L’amore con Dori Ghezzi è l’amore della vita, quel sempre nel bene e nel male che riescono a dare a Fabrizio la giusta posizione e una stabilità sentimentale. Con lei non solo condivide l’amore e la sua vita artistica, ma nel 1979 sono protagonisti di una delle più terribili pagine dei rapimenti avvenuti in Sardegna, dove Fabrizio viveva insieme alla sua famiglia.

E nonostante questa terribile esperienza De André non si sentì mai in grado di colpevolizzare i suoi rapitori. Rapimento e dolori vissuti che De André racconterà nella struggente Hotel Supramonte, nell’album l’Indiano del 1981. Sempre acuto, sveglio, De André non ha mai concesso la sua dignità di cantautore a nessuno, a nessuno ha prestato il suo nome, a nessuno ha mai fatto sconti.

Ha vissuto e raccontato la sua vita, come ha voluto e in ogni suo album c’è la visione di un uomo che costantemente non solo cercava di migliorare se stesso, scavando nelle sue paure e nei suoi orrori, ma cercava di migliorare chiunque si fosse avvicinato alla sua arte.

Dal 16 Febbraio tutti i suoi 14 dischi saranno ripubblicati, nell’ambito del progetto “Way point. Da dove venite…dove andate?” Questo progetto nasce per ridare e celebrare ancora una volta De André, tutta la sua conoscenza e per far capire alle nuove generazioni (ma anche un po’ alle vecchie) che nella nostra cultura c’è stato un uomo che ha saputo donare se stesso completamente attraverso la sua arte, agli altri.

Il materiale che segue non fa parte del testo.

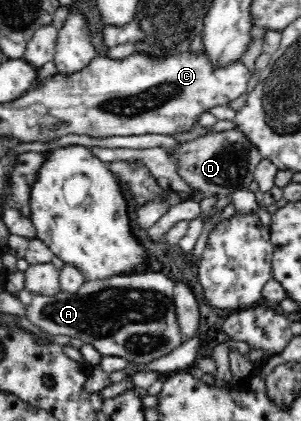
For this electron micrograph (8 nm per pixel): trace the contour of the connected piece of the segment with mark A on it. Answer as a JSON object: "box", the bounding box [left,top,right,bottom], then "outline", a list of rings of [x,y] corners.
{"box":[17,273,185,364],"outline":[[[136,273],[112,276],[105,280],[90,280],[77,293],[61,291],[50,297],[22,289],[18,291],[17,298],[26,308],[26,318],[40,329],[52,335],[79,337],[84,343],[90,343],[103,357],[122,357],[135,364],[148,364],[167,355],[185,340],[177,322],[174,287],[174,281],[162,273]]]}

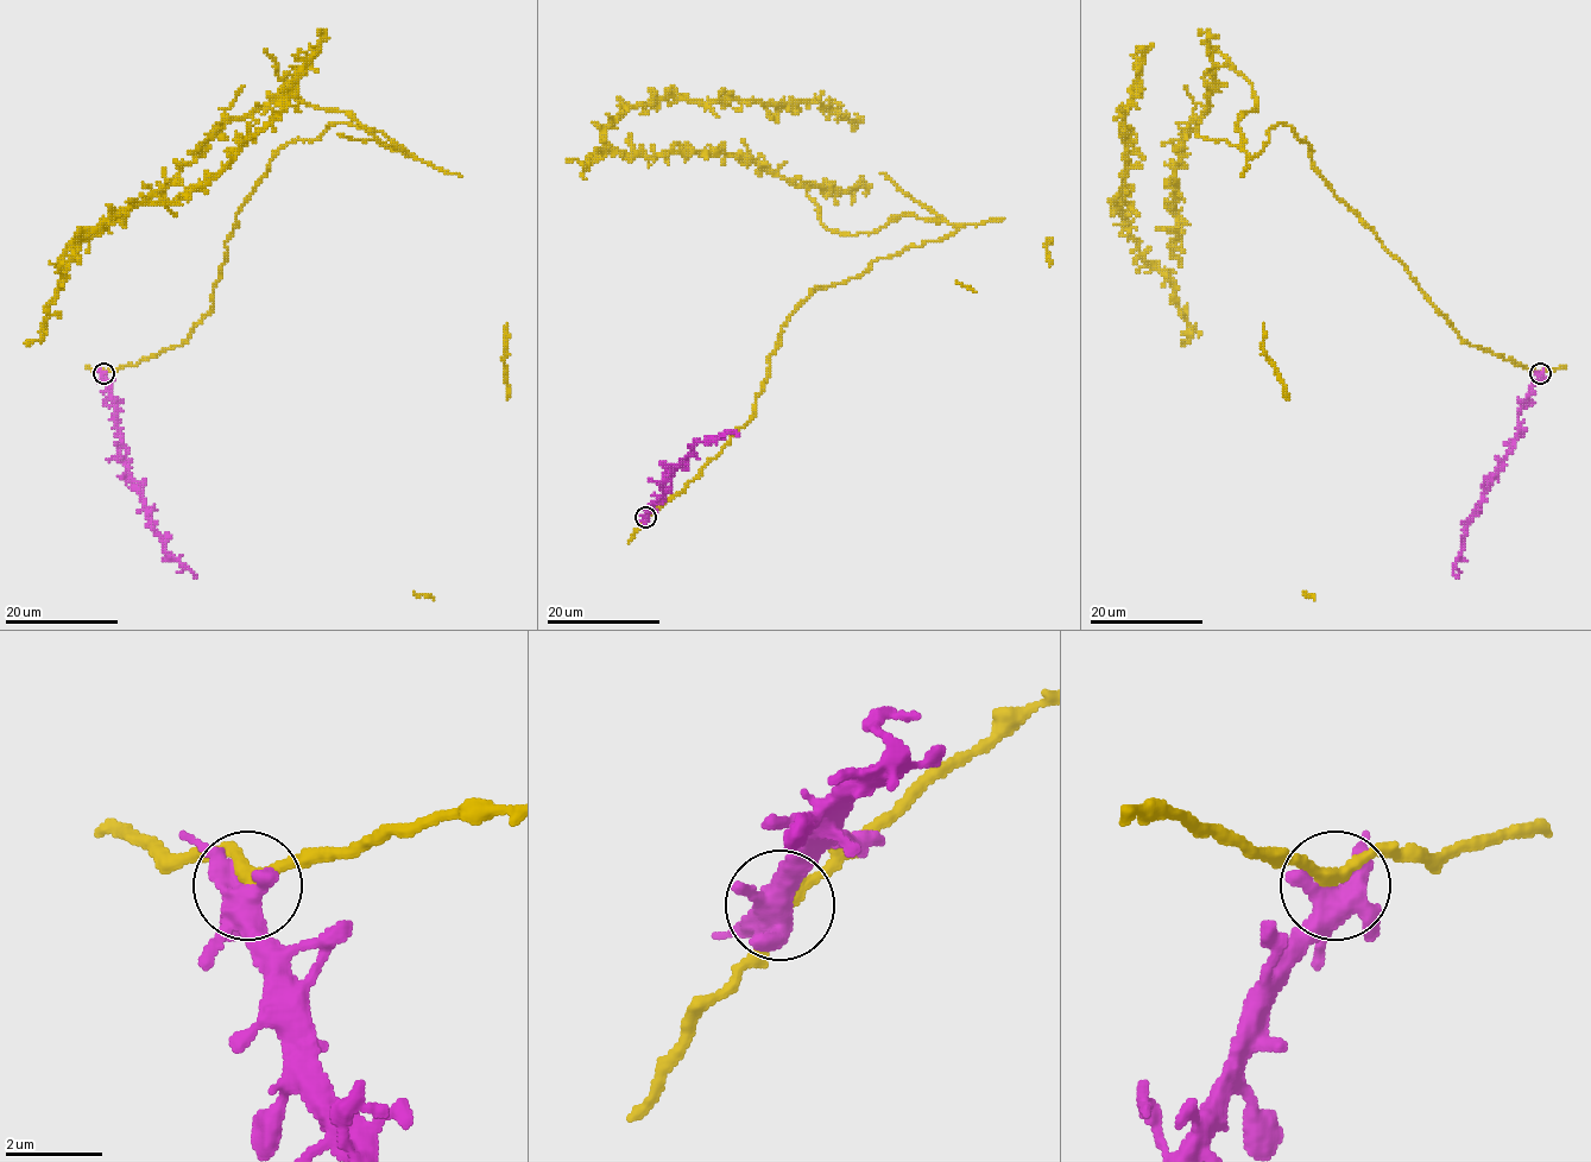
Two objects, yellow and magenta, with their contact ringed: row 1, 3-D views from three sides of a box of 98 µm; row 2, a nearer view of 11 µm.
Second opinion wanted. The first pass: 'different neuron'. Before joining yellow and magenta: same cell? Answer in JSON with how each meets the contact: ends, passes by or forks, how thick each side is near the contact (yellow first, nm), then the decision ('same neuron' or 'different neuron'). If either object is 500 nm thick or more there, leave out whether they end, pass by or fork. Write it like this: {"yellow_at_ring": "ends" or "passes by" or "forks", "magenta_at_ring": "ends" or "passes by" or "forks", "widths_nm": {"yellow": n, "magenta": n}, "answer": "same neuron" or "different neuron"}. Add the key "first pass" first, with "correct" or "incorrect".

La differenza di De André con tutti gli altri forse è stata proprio questa: ha reso l’arte, la conoscenza, la storia, la sofferenza, i drammi dell’uomo – anche facendo riferimenti alla letteratura – a tutti: De André appartiene a tutti: all’operaio come al medico, all’assassino, come alla vittima.

A 25 anni dalla sua scomparsa la sua impronta sul Paese è palpabile: gli sono state dedicate piazze, strade, scuole, e più volte è stato tirato dalla giacchetta da politici, scrittori, intellettuali e opinionisti a vario titolo.

Tutti a ricordare una frase o una strofa di una qualche canzone di De André o anche solo a citarne il pensiero, ma tutti o quasi a dimenticare le fondamenta della sua poetica: quella che ci dice chiaro e tondo che bisogna accogliere e non gettare in mare, che bisogna cercare la pace e non cercare di dare un senso alle guerre attraverso le bugie che i media raccontano e che di fatto ancora non siamo stati in grado di dare risposte a quello che la sua arte ci chiedeva: “Che ci fanno queste anime davanti alla chiesa, questa gente divisa, questa storia sospesa?”